Monday, April 02, 2007

33. Pasquale Festa Campanile's Italian film "La ragazza e il generale" (The girl and the general) (1967): Can neo-realism mix with humor?

Virna Lisi gives an impressive neo-realistic performance
(The film, with dollops of satire, was made in lush technicolor, unlike the still above) 















This film will unfortunately not be remembered for Rod Steiger's performance. There are very few films that Steiger has not dominated--this is one of them. It will be remembered for the story and the direction, an interesting performance by Virna Lisi, and a somewhat creditable score by Ennio Morricone.

The director, Pasquale Festa Campanile, one should should recall has written scripts for and collaborated with great Italian directors such as Pasolini and Visconti. I do not know much more about Campanile but he must have been very good at writing screenplays for Visconti to work with him on The Leopard which is not an easy novel by any consideration. According to the opening credits in the English version of the film The Girl and the General, the director is one of the two authors of the original story.

This is not a war film.
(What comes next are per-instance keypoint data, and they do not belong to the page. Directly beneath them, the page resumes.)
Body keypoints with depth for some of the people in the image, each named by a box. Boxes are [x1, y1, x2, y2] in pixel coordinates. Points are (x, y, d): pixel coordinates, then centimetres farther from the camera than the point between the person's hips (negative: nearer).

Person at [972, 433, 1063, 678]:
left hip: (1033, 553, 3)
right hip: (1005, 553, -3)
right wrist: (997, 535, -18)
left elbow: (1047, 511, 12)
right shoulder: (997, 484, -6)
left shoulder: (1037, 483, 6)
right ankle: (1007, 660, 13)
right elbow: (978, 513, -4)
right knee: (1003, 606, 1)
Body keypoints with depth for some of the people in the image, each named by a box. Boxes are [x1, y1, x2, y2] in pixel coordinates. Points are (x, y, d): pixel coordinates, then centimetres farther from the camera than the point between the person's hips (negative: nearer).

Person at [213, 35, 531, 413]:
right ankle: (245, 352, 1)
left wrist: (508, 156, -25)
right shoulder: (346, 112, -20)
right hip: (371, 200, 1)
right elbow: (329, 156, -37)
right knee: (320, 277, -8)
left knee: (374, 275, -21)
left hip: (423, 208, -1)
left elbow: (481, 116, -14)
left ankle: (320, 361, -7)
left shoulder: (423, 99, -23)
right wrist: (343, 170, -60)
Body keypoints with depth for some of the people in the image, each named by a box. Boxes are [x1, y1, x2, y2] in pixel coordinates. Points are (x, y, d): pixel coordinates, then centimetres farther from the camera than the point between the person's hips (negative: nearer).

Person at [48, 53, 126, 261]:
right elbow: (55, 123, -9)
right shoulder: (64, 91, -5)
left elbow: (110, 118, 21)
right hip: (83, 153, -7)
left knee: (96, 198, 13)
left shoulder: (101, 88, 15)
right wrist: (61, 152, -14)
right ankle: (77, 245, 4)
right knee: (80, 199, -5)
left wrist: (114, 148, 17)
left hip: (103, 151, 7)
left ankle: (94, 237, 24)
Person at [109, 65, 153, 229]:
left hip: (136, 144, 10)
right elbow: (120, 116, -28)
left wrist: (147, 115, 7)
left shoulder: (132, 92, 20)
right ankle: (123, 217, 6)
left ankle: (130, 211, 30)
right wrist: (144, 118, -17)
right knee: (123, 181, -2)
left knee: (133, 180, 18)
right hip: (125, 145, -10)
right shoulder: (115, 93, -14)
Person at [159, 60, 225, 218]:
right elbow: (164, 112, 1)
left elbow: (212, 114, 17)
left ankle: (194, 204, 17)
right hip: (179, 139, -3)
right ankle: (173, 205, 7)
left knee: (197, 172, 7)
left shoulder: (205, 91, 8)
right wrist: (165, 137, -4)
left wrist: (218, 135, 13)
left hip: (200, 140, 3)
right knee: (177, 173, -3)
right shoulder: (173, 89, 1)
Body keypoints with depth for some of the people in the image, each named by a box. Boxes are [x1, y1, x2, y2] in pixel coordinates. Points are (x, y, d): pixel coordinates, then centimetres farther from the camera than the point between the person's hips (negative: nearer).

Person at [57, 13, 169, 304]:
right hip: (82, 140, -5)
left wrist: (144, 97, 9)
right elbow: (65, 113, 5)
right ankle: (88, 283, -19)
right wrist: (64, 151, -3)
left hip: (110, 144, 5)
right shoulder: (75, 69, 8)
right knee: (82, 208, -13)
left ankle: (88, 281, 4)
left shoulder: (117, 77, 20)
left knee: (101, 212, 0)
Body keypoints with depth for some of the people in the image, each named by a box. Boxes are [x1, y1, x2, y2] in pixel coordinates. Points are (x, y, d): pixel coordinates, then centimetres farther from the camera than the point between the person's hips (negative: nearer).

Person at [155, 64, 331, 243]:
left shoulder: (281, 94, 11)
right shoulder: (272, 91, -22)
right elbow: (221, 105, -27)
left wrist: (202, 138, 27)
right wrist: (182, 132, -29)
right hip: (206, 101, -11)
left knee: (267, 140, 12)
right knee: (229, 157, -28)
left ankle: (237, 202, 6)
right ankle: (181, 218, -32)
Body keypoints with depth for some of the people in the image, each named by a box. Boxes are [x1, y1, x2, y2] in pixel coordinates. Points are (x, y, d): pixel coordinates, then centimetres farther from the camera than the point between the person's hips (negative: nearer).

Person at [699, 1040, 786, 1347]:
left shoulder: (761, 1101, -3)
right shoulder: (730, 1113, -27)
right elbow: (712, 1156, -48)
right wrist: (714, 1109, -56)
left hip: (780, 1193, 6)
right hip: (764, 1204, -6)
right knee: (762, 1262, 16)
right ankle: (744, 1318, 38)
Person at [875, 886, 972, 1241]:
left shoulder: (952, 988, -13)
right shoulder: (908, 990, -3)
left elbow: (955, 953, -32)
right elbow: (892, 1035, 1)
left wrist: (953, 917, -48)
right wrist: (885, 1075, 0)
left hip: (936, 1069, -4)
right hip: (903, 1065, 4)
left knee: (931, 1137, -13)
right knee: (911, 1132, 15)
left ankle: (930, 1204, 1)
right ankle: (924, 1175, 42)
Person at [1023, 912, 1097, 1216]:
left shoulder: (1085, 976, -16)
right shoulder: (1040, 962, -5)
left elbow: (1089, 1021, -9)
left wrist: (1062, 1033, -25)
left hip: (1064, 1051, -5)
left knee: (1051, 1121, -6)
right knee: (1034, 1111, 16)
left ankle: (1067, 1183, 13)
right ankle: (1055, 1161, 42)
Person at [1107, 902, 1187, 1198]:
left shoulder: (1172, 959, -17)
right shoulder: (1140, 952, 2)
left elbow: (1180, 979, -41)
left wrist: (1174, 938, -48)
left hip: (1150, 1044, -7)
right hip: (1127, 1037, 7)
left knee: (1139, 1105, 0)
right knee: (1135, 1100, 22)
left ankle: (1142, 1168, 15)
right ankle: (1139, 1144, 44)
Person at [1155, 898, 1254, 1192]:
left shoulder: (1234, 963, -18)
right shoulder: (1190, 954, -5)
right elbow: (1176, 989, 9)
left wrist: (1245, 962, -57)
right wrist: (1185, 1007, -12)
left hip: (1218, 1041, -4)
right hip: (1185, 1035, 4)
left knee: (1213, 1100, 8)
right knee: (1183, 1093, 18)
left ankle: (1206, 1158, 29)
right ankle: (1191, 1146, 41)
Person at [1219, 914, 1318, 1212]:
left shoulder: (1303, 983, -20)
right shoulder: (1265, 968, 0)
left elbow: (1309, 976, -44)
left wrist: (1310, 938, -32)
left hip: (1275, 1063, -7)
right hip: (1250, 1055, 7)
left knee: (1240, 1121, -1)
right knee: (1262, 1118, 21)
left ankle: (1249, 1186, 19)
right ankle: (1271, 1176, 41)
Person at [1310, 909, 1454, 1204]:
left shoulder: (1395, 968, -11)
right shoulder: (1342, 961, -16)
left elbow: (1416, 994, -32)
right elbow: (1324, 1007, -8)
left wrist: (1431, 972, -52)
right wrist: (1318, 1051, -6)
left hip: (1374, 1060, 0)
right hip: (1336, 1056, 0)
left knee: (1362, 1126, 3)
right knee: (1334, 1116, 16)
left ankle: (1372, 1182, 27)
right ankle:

It is film that uses war as a backdrop to evaluate human values and what money means to the wretched and the poor. A bumbling soldier played convincingly by Umberto Orsini captures a General, not for heroics, not by design but by mere chance. The soldier is illiterate while the General is an understandably a well-read individual. Thus the Geneva convention and the city that Julius Caesar built is of little significance to the soldier. Yet, what is significant for him is that few Generals die on the war front and what the soldiers were given to drink before they clashed with the enemy at the front and met their death.

Neorealistic Italian cinema used the post-War scenario to examine study the human condition. Hunger is a great leveller: the General and soldier are the same when they are hungry. The soldier grudgingly shares his food with the General; the General steals a frog caught by the soldier. The writer-director clearly states where his sympathies lie. The soldier as an honest individual may appear stupid, but earns the respect of the viewer with his tenacity to come up with great ideas of making a General look like a cow to gain a few hours of sleep. His use of the word "sir" to address his prisoner over the length of the movie is a fine aspect of the character build-up by the writer.

The film moves into top gear with the arrival of the illiterate girl played by Virna Lisi. For her, too, taking the captured General back is simply for the the 1000 Lire split between two individuals that will allow for a good life. Her character is benign, honest and rustic. For a few potatoes she bares her breasts and the humiliation of the act is wonderfully portrayed without histrionics.

The sexual arousal of the soldier, the importance of sleep over the need for sex, the urinating General whose one arm is useless are vignettes of superb cinema. The simplicity of the film, as in most neo-realist Italian cinema, is disarming. The film even goes on to make a hero of a donkey, while conversation revolves around tasty donkey-meat.

The film reverses the traditional concept of heroism by presenting a woman being superior to a man (the General), a honest foot soldier superior to a General.

I am surprised the film has been glossed over by casual viewers. I will be looking out to catch up with Campanile's work. I am pleased to note that Virna Lisi has finally been accepted as a serious actress in the Nineties for her work in La Reigne Margot.

Ennio Morricone's score in this film is very close to the music he provided for the spaghetti westerns of Sergio Leone. His score, like the performance of Steiger, is reigned in by the director to emphasize the role of the soldier and the girl. My only problem with the title of the movie is the lack of importance provided to the soldier, who is the central figure.

When I saw the film, the film brought back memories of de Sica's Bicycle Thief. Campanile's film, which provides equal importance to hens and donkeys as it does to human characters, is as real as they come and yet far removed from the values of Hollywood's screenplays, then and now.